Data in this exercise Start Marker

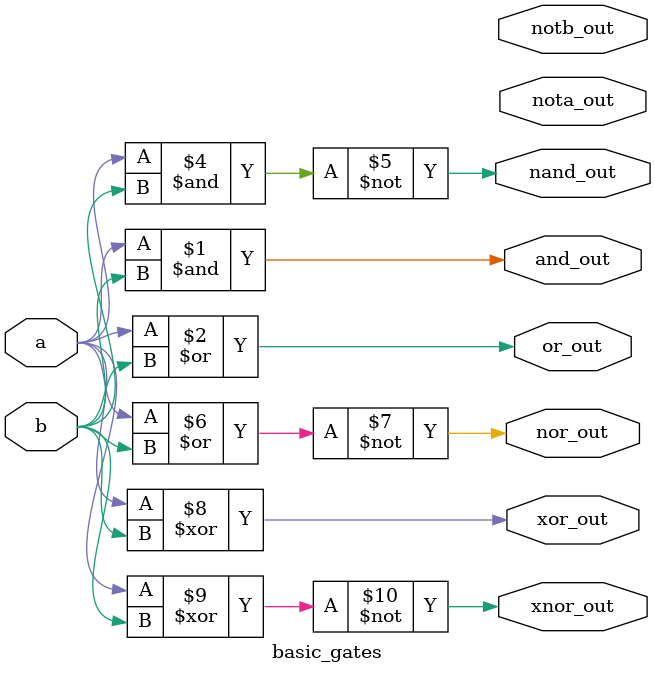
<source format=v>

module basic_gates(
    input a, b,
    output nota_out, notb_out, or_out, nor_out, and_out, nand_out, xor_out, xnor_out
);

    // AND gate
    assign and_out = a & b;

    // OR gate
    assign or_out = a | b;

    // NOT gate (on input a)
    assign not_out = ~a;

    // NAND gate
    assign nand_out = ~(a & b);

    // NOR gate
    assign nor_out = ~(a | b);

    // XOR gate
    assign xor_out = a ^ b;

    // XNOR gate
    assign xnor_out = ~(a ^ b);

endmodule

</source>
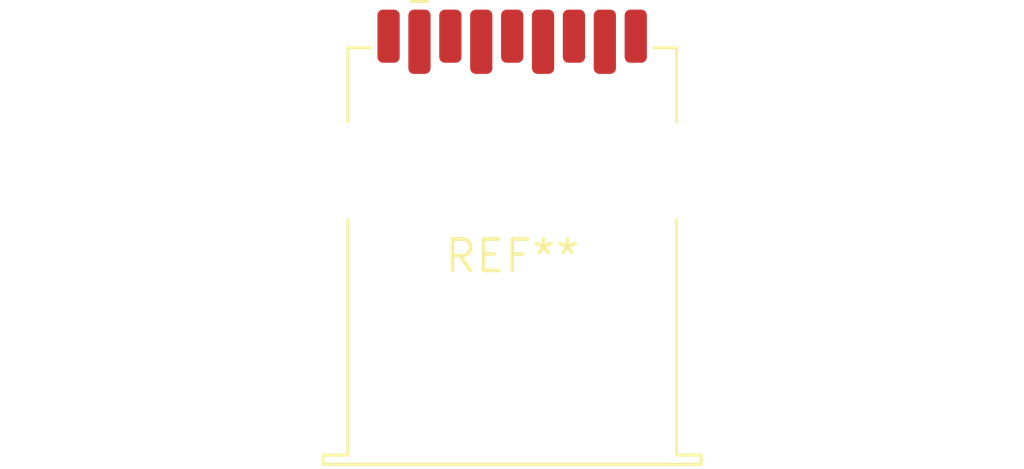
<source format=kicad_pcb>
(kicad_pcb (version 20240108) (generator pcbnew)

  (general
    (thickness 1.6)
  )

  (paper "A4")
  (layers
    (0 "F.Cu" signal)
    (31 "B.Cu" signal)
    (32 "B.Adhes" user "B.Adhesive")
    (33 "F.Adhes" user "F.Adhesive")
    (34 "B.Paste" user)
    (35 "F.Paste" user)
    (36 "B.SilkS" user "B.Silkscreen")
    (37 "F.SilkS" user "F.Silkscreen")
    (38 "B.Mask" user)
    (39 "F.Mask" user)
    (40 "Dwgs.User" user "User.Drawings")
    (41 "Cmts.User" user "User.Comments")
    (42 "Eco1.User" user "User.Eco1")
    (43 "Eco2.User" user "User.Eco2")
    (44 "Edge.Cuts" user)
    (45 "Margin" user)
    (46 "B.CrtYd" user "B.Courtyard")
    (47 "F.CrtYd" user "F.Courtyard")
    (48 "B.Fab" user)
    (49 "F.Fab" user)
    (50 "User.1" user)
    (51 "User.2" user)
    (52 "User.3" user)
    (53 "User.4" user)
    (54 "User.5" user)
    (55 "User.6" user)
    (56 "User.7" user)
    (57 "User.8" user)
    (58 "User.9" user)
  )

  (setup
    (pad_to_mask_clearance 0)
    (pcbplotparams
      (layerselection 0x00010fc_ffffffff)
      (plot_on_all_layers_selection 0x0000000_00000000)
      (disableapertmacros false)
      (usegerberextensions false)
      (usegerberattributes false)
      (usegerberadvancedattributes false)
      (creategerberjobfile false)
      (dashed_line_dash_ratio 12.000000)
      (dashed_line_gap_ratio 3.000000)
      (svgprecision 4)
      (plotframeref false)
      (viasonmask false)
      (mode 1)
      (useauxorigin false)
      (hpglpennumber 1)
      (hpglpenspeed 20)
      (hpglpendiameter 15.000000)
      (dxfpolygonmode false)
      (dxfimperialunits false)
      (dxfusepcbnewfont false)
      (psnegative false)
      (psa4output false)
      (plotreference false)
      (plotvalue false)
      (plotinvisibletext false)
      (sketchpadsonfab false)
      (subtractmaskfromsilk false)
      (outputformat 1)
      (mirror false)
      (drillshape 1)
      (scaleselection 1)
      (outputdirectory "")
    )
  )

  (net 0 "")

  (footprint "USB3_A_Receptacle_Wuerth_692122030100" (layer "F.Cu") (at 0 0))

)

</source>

Data in this exercise End Marker

● Action item:
The word "Adhes" appears on some lines of the data above; say how many such lines there are, with nothing else.

● Reply:
2